According to state Department of Health and Social Services data, 42% of Alaskans of all ages are fully vaccinated, and 46% have at least one dose. Alaska’s current alert level for COVID-19 is currently “low,” but state data show numbers trending upward almost reaching the threshold to raise the alert to Intermediate.

The state assigns its alert level based on the average number of case per 100,000 people over a 14-day period. On Tuesday the statewide average was 4.82, just shy of the five per 100,000 raising the alert level to Intermediate.
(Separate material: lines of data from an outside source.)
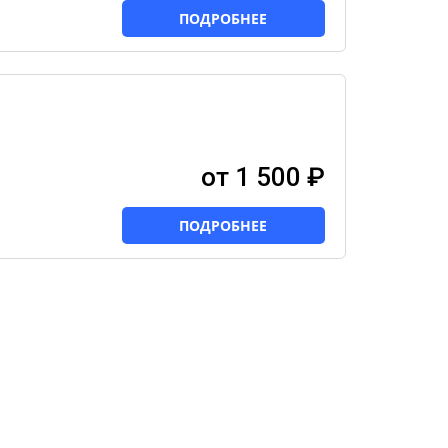
ПОДРОБНЕЕ
от 1 500 ₽
ПОДРОБНЕЕ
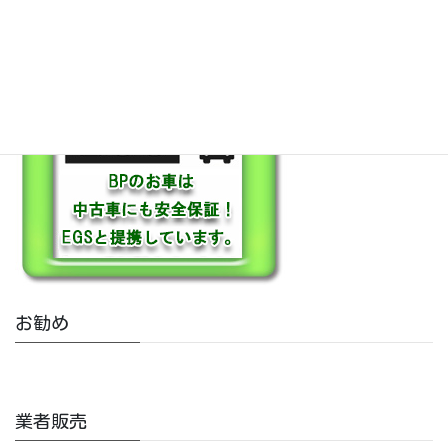
保証も充実
お勧め
業者販売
The state’s alert levels don’t come with any restrictions but do have various guidelines suggested by DHSS. The state’s projected epidemic curve remains low but does show a slight increase of 1.15% after a steady decline.

Juneau’s average daily rate Tuesday was 1.0 per 100,000 with a downward projected epidemic curve of -3.75%, according to DHSS. There were four new cases, CBJ reported, for a total of nine active cases.

The city has its own risk levels which unlike the state’s, break into subcategories and do come with restrictions at certain levels. Currently the city’s risk level is 1b – minimal, one level above the city’s lowest risk level. At the lower levels, restrictions like masking and social distancing are recommendations but become requirements if the risk level reaches High.

At the community update, Cosgrove noted that private businesses can still require patrons to wear masks and take other precautions.

“As private businesses that is quite within their rights,” Cosgrove said. “Respectfully, if a business is asking you to mask up and you want to do business there, that is the neighborly thing to do.”